• _Directions_
Repeat, word for word, all the data that follows, and exclude the pictures.

(Input records Opens)

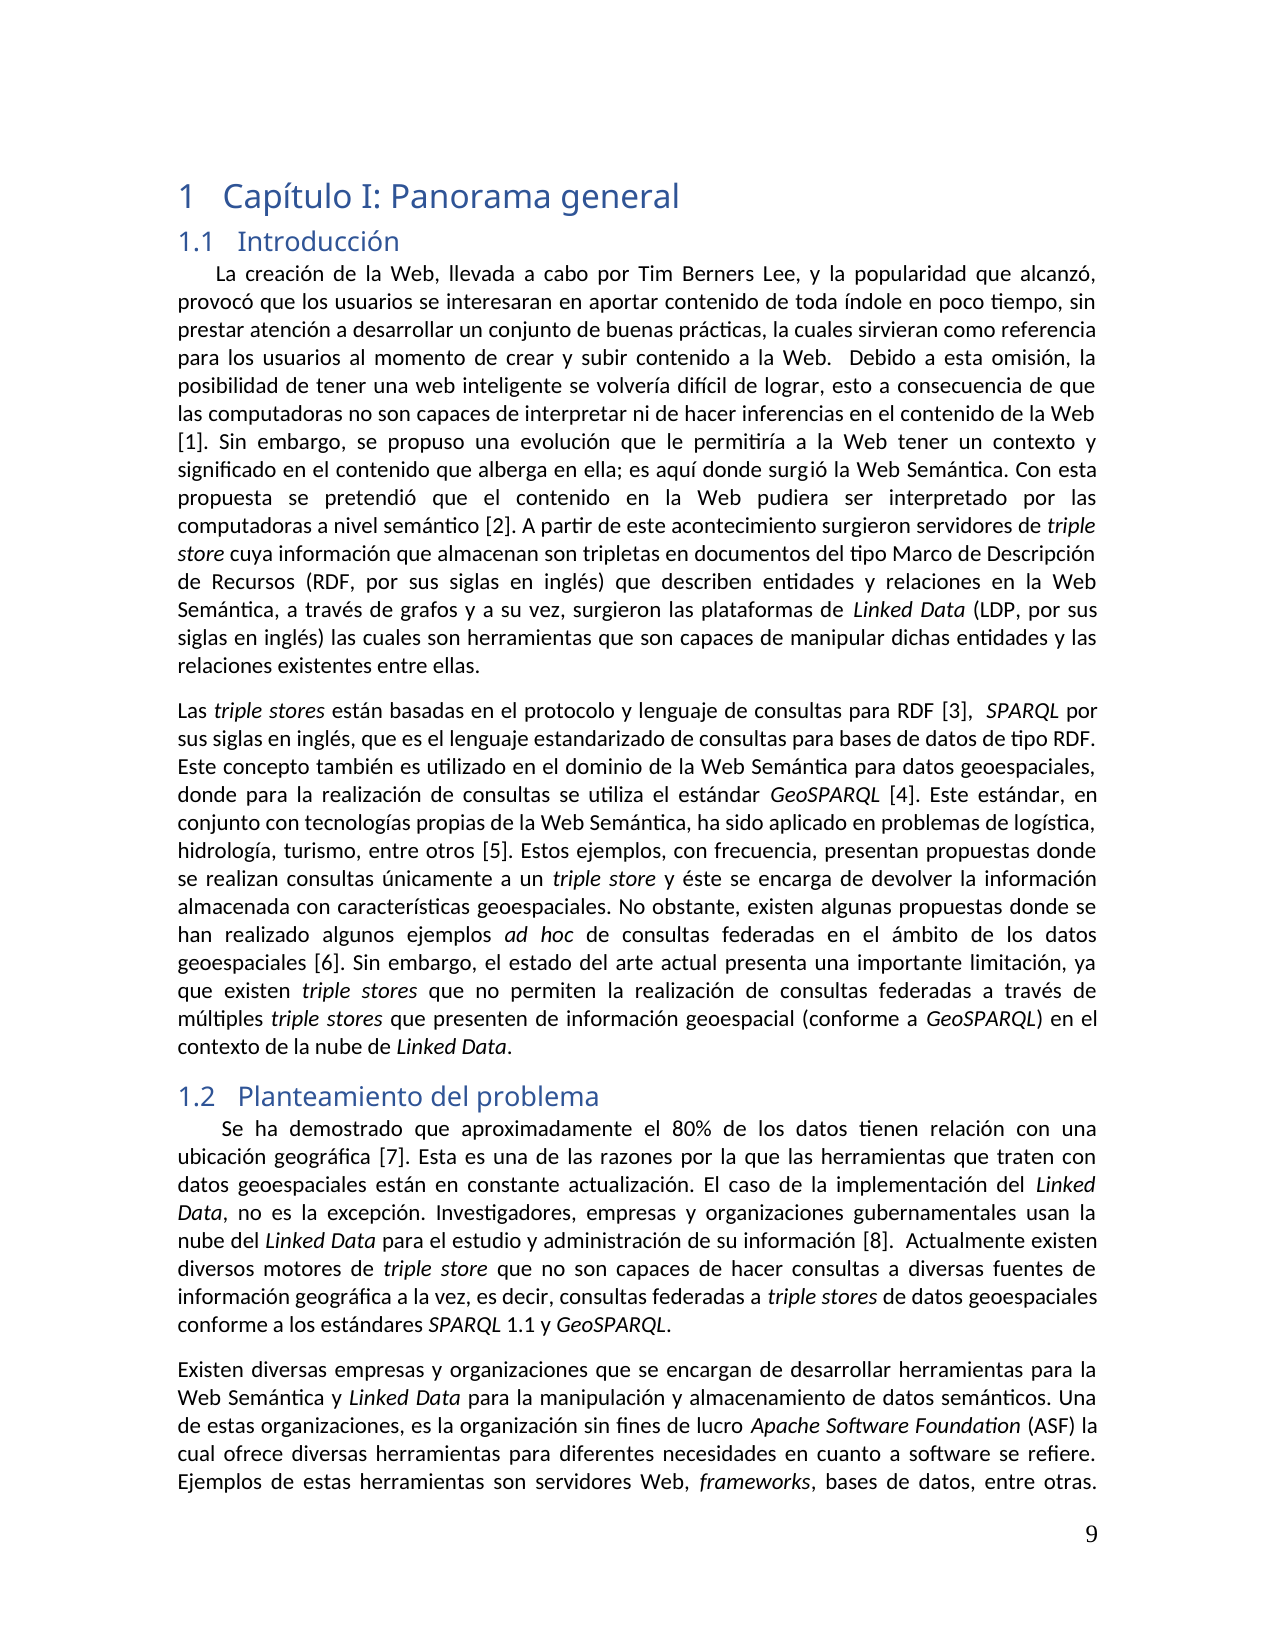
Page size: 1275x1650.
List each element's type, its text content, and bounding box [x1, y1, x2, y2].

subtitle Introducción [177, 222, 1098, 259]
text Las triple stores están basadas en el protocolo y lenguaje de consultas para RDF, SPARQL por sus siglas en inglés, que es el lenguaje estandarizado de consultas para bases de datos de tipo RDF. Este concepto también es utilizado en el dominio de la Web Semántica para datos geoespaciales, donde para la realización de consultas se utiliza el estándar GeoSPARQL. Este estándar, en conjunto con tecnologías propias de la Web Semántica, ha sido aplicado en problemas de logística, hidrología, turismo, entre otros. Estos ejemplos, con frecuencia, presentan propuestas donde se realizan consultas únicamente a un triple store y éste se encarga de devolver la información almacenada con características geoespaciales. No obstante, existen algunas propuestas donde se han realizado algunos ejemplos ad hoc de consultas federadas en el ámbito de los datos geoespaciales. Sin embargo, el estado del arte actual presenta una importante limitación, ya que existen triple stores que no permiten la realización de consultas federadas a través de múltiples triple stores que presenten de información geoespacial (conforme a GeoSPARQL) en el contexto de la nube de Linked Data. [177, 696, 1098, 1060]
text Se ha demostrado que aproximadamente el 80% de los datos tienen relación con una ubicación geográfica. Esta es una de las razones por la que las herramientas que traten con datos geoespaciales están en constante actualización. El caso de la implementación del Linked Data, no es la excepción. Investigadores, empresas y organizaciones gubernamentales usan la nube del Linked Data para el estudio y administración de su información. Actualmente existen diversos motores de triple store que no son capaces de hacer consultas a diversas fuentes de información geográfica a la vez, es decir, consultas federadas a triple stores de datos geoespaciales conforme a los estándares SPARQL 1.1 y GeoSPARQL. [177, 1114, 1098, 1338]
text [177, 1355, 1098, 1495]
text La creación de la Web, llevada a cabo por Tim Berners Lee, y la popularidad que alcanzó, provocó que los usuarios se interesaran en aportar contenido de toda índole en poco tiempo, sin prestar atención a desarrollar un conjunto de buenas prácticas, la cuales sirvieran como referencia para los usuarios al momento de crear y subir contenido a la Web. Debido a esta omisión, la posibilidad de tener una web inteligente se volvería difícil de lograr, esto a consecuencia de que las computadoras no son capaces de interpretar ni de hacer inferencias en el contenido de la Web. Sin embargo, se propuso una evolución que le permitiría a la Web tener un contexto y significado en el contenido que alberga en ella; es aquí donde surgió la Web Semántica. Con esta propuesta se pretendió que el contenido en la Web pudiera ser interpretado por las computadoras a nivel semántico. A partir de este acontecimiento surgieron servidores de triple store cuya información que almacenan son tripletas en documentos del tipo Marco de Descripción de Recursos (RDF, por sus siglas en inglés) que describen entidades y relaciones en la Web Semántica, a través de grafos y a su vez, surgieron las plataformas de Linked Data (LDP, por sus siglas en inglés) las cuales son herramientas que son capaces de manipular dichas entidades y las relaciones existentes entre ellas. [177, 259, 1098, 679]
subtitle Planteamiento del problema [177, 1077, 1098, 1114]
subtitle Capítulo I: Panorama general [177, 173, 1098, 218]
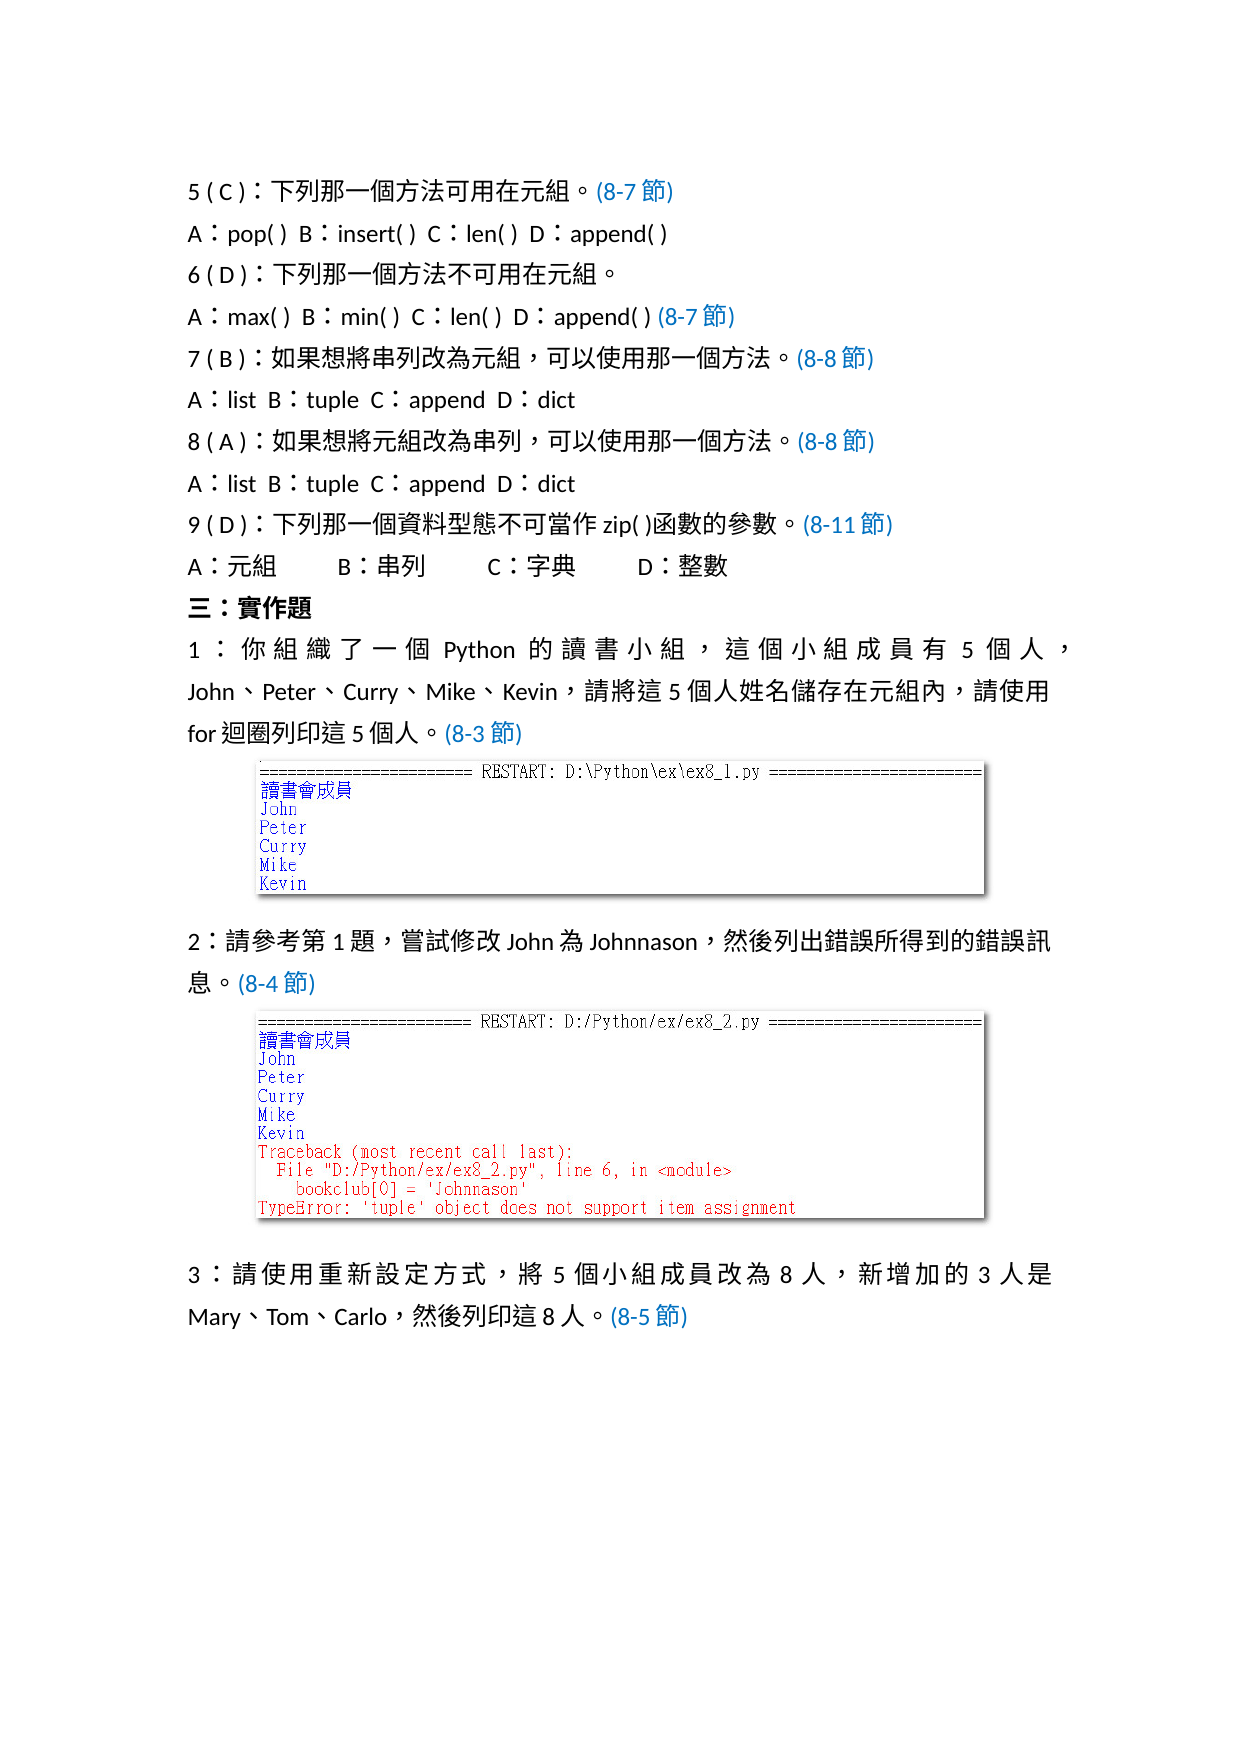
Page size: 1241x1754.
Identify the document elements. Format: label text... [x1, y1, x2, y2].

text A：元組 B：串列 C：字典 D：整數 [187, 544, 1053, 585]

(Input records Closes)

• _The completed task_
Page size: 1275x1650.
List each element's type, its text content, and bounding box [x1, y1, x2, y2].

subtitle Introducción [177, 222, 1098, 259]
text Las triple stores están basadas en el protocolo y lenguaje de consultas para RDF, SPARQL por sus siglas en inglés, que es el lenguaje estandarizado de consultas para bases de datos de tipo RDF. Este concepto también es utilizado en el dominio de la Web Semántica para datos geoespaciales, donde para la realización de consultas se utiliza el estándar GeoSPARQL. Este estándar, en conjunto con tecnologías propias de la Web Semántica, ha sido aplicado en problemas de logística, hidrología, turismo, entre otros. Estos ejemplos, con frecuencia, presentan propuestas donde se realizan consultas únicamente a un triple store y éste se encarga de devolver la información almacenada con características geoespaciales. No obstante, existen algunas propuestas donde se han realizado algunos ejemplos ad hoc de consultas federadas en el ámbito de los datos geoespaciales. Sin embargo, el estado del arte actual presenta una importante limitación, ya que existen triple stores que no permiten la realización de consultas federadas a través de múltiples triple stores que presenten de información geoespacial (conforme a GeoSPARQL) en el contexto de la nube de Linked Data. [177, 696, 1098, 1060]
text Se ha demostrado que aproximadamente el 80% de los datos tienen relación con una ubicación geográfica. Esta es una de las razones por la que las herramientas que traten con datos geoespaciales están en constante actualización. El caso de la implementación del Linked Data, no es la excepción. Investigadores, empresas y organizaciones gubernamentales usan la nube del Linked Data para el estudio y administración de su información. Actualmente existen diversos motores de triple store que no son capaces de hacer consultas a diversas fuentes de información geográfica a la vez, es decir, consultas federadas a triple stores de datos geoespaciales conforme a los estándares SPARQL 1.1 y GeoSPARQL. [177, 1114, 1098, 1338]
text [177, 1355, 1098, 1495]
text La creación de la Web, llevada a cabo por Tim Berners Lee, y la popularidad que alcanzó, provocó que los usuarios se interesaran en aportar contenido de toda índole en poco tiempo, sin prestar atención a desarrollar un conjunto de buenas prácticas, la cuales sirvieran como referencia para los usuarios al momento de crear y subir contenido a la Web. Debido a esta omisión, la posibilidad de tener una web inteligente se volvería difícil de lograr, esto a consecuencia de que las computadoras no son capaces de interpretar ni de hacer inferencias en el contenido de la Web. Sin embargo, se propuso una evolución que le permitiría a la Web tener un contexto y significado en el contenido que alberga en ella; es aquí donde surgió la Web Semántica. Con esta propuesta se pretendió que el contenido en la Web pudiera ser interpretado por las computadoras a nivel semántico. A partir de este acontecimiento surgieron servidores de triple store cuya información que almacenan son tripletas en documentos del tipo Marco de Descripción de Recursos (RDF, por sus siglas en inglés) que describen entidades y relaciones en la Web Semántica, a través de grafos y a su vez, surgieron las plataformas de Linked Data (LDP, por sus siglas en inglés) las cuales son herramientas que son capaces de manipular dichas entidades y las relaciones existentes entre ellas. [177, 259, 1098, 679]
subtitle Planteamiento del problema [177, 1077, 1098, 1114]
subtitle Capítulo I: Panorama general [177, 173, 1098, 218]
Page size: 1241x1754.
Identify the document elements. Format: label text... [x1, y1, x2, y2].

text A：元組 B：串列 C：字典 D：整數 [187, 544, 1053, 585]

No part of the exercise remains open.